Under Singh, economic growth slowed to 4.5 percent in the year to March 2013, the slowest pace in a decade. Retail inflation averaged almost 10 percent in the last two years, hurting the poor in a country where the World Bank says about 70 percent of the population lives on less than $2 a day.

Reversing that and curbing expenditure may be a tough task for Modi and any failure to keep campaign promises may damp the rally, Dhananjay Sinha, head of research at Mumbai-based Emkay Global Financial Services Ltd. (EMKAY) said by telephone. Emkay’s shares have almost doubled this year.

“It will be difficult for the government to control inflation and revive growth at the same time amid fiscal austerity,” Sinha said. “The reforms optimism will have to carry on longer for markets to hold on to current levels.”

Rising Inquiries

Modi, who was sworn in as prime minister on May 26, said on June 15 that his government is ready to take tough decisions before the federal budget is presented next month.

The number of inquiries received by IIFL’s contact center from interested retail investors has gone up “multi-fold,” Prasanth Prabhakaran, president of broking at IIFL, said in a June 16 interview.

IIFL shares rose 0.4 percent to 129.50 rupees today in Mumbai.
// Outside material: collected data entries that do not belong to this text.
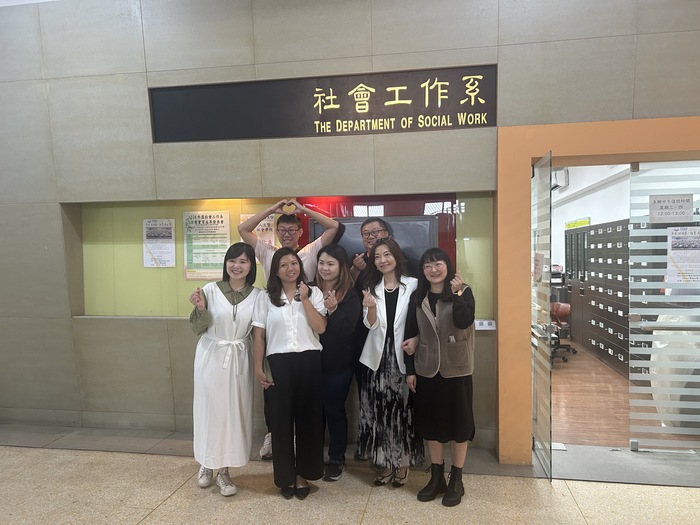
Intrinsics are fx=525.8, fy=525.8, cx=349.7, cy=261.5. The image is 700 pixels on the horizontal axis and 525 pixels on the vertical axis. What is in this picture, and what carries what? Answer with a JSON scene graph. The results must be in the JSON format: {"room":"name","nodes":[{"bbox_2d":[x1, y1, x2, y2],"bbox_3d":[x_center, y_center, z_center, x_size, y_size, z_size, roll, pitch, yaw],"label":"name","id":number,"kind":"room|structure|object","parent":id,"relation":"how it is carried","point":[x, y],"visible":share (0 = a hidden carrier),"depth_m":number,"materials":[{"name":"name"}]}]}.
{"room":"hallway","nodes":[
{"label":"hallway","id":0,"kind":"room"},
{"bbox_2d":[0,425,698,524],"bbox_3d":[-0.590,1.473,1.455,9.791,0.103,5.158,-1,2,9],"label":"floor","id":1,"kind":"structure","parent":0,"point":[161,508],"depth_m":3.08,"materials":[{"name":"beige"}]},
{"bbox_2d":[188,242,263,496],"bbox_3d":[-0.758,0.637,3.200,0.458,1.397,0.612,-1,2,-16],"label":"woman","id":2,"kind":"object","parent":1,"relation":"on","point":[228,374],"visible":0.96,"depth_m":3.05},
{"bbox_2d":[238,196,340,462],"bbox_3d":[-0.397,0.455,3.546,0.621,1.739,0.531,-1,2,9],"label":"man","id":3,"kind":"object","parent":1,"relation":"on","point":[287,237],"visible":0.46,"depth_m":3.43},
{"bbox_2d":[251,247,328,499],"bbox_3d":[-0.361,0.653,3.164,0.435,1.365,0.620,-1,2,-15],"label":"woman","id":4,"kind":"object","parent":1,"relation":"on","point":[296,331],"visible":0.99,"depth_m":3.01},
{"bbox_2d":[311,243,360,479],"bbox_3d":[-0.136,0.630,3.382,0.454,1.364,0.543,-1,2,9],"label":"woman","id":5,"kind":"object","parent":1,"relation":"on","point":[347,327],"visible":0.76,"depth_m":3.28},
{"bbox_2d":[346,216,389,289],"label":"man","id":6,"kind":"object","parent":1,"relation":"on","point":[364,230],"visible":0.42,"depth_m":3.62},
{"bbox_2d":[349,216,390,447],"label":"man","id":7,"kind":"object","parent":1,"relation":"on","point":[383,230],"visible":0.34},
{"bbox_2d":[355,237,422,488],"bbox_3d":[0.260,0.604,3.250,0.434,1.432,0.580,-1,2,9],"label":"woman","id":8,"kind":"object","parent":1,"relation":"on","point":[387,352],"visible":0.96,"depth_m":3.10},
{"bbox_2d":[404,246,476,506],"bbox_3d":[0.551,0.645,3.070,0.444,1.367,0.544,0,2,26],"label":"woman","id":9,"kind":"object","parent":1,"relation":"on","point":[454,311],"visible":0.99,"depth_m":2.94},
{"bbox_2d":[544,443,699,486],"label":"door threshold","id":10,"kind":"object","parent":1,"relation":"on","point":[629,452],"visible":0.76,"depth_m":3.42,"materials":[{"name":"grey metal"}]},
{"bbox_2d":[0,0,699,450],"bbox_3d":[-0.191,-0.529,3.885,9.165,3.766,0.273,-1,2,9],"label":"wall","id":11,"kind":"structure","parent":0,"point":[378,50],"depth_m":3.83,"materials":[{"name":"grey"}]},
{"bbox_2d":[67,195,499,317],"bbox_3d":[-0.503,-0.002,4.010,3.574,1.003,0.361,-1,2,9],"label":"display case","id":12,"kind":"structure","parent":11,"relation":"in","point":[164,291],"depth_m":4.17,"materials":[{"name":"glass"}]},
{"bbox_2d":[142,218,175,267],"bbox_3d":[-1.514,-0.147,4.155,0.253,0.375,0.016,-1,2,9],"label":"poster","id":13,"kind":"object","parent":12,"relation":"attached to","point":[155,236],"visible":0.98,"depth_m":4.15,"materials":[{"name":"white paper"}]},
{"bbox_2d":[182,209,230,280],"bbox_3d":[-1.123,-0.128,4.114,0.383,0.525,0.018,-1,2,9],"label":"poster","id":14,"kind":"object","parent":12,"relation":"attached to","point":[223,237],"visible":0.95,"depth_m":4.11,"materials":[{"name":"paper"}]},
{"bbox_2d":[240,213,275,260],"bbox_3d":[-0.696,-0.168,3.972,0.261,0.380,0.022,-1,2,9],"label":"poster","id":15,"kind":"object","parent":12,"relation":"attached to","point":[242,216],"visible":0.29,"depth_m":3.96,"materials":[{"name":"paper"}]},
{"bbox_2d":[306,215,435,265],"bbox_3d":[0.138,-0.025,3.845,0.924,0.599,0.078,-1,2,9],"label":"television","id":16,"kind":"object","parent":12,"relation":"in","point":[348,227],"visible":0.3,"depth_m":3.79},
{"bbox_2d":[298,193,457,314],"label":"red panel","id":17,"kind":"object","parent":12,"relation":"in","point":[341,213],"visible":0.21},
{"bbox_2d":[149,65,497,142],"bbox_3d":[-0.247,-1.102,3.726,2.442,0.432,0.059,-1,2,9],"label":"sign board","id":18,"kind":"object","parent":11,"relation":"attached to","point":[477,112],"visible":0.94,"depth_m":3.70,"materials":[{"name":"black"}]},
{"bbox_2d":[474,319,496,329],"bbox_3d":[0.930,0.434,3.660,0.174,0.066,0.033,-1,2,9],"label":"label","id":19,"kind":"object","parent":11,"relation":"attached to","point":[492,328],"visible":0.82,"depth_m":3.65,"materials":[{"name":"white paper"}]},
{"bbox_2d":[496,116,699,464],"bbox_3d":[1.900,0.225,3.504,1.778,2.192,0.481,-1,2,9],"label":"door frame","id":20,"kind":"structure","parent":11,"relation":"in","point":[607,149],"depth_m":3.46,"materials":[{"name":"orange"}]},
{"bbox_2d":[530,150,553,479],"bbox_3d":[1.268,0.334,3.536,0.091,2.004,0.739,-1,2,9],"label":"glass door","id":21,"kind":"structure","parent":20,"relation":"attached to","point":[536,375],"depth_m":3.33,"materials":[{"name":"clear glass"}]},
{"bbox_2d":[532,252,543,282],"bbox_3d":[1.203,0.040,3.369,0.028,0.208,0.156,-1,2,9],"label":"paper notice","id":22,"kind":"object","parent":21,"relation":"attached to","point":[536,263],"visible":0.8,"depth_m":3.35,"materials":[{"name":"white paper"}]},
{"bbox_2d":[627,161,699,452],"bbox_3d":[2.374,0.311,3.562,0.929,1.996,0.073,-1,2,9],"label":"glass door","id":23,"kind":"structure","parent":20,"relation":"in","point":[665,297],"depth_m":3.62,"materials":[{"name":"clear glass"}]},
{"bbox_2d":[648,193,693,222],"bbox_3d":[2.130,-0.354,3.492,0.265,0.192,0.027,-1,2,9],"label":"paper notice","id":24,"kind":"object","parent":23,"relation":"attached to","point":[667,208],"visible":0.99,"depth_m":3.49,"materials":[{"name":"white paper"}]},
{"bbox_2d":[666,226,699,282],"bbox_3d":[2.227,-0.044,3.434,0.296,0.386,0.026,-1,2,9],"label":"poster","id":25,"kind":"object","parent":23,"relation":"attached to","point":[678,278],"visible":0.98,"depth_m":3.44,"materials":[{"name":"white paper"}]},
{"bbox_2d":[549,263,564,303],"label":"printer","id":26,"kind":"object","parent":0,"point":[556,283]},
{"bbox_2d":[549,163,632,273],"bbox_3d":[3.771,-0.211,8.167,0.175,2.821,6.274,-1,2,9],"label":"interior wall","id":27,"kind":"structure","parent":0,"point":[597,219],"depth_m":8.13,"materials":[{"name":"white paint"}]},
{"bbox_2d":[551,167,568,189],"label":"air conditioner","id":28,"kind":"object","parent":27,"relation":"attached to","point":[557,174],"visible":0.71,"depth_m":8.23,"materials":[{"name":"white"}]},
{"bbox_2d":[565,217,589,228],"bbox_3d":[3.750,-0.616,8.681,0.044,0.175,0.741,-1,2,9],"label":"green sign","id":29,"kind":"object","parent":27,"relation":"attached to","point":[581,224],"visible":0.62,"depth_m":8.66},
{"bbox_2d":[550,345,633,446],"bbox_3d":[2.106,1.306,6.674,3.760,0.111,5.940,-1,2,9],"label":"wooden floor","id":30,"kind":"structure","parent":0,"point":[565,371],"depth_m":4.75,"materials":[{"name":"brown wood"}]},
{"bbox_2d":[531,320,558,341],"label":"desk","id":31,"kind":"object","parent":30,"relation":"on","point":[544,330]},
{"bbox_2d":[549,301,574,361],"bbox_3d":[2.611,0.844,6.884,0.629,0.806,0.622,-1,2,9],"label":"office chair","id":32,"kind":"object","parent":30,"relation":"on","point":[561,308],"visible":0.48,"depth_m":6.83,"materials":[{"name":"leather"}]},
{"bbox_2d":[563,217,631,379],"bbox_3d":[3.328,0.405,6.584,0.551,1.704,2.571,-1,2,9],"label":"locker row","id":33,"kind":"object","parent":30,"relation":"on","point":[605,231],"visible":0.44,"depth_m":6.37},
{"bbox_2d":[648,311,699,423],"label":"person","id":34,"kind":"object","parent":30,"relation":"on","point":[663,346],"visible":0.42,"depth_m":4.09}
]}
Edelweiss climbed 0.6 percent to 61.25 rupees, while Emkay Global climbed 1.3 percent.

Priyesh Waghela, a 28-year-old software programmer in Mumbai, said he’s researching mutual funds to invest in after having shunned them for four years.

“We’ve had a big change on the political front after 10 years,” he said. “I am definitely looking to return to the market after seeing the boom.”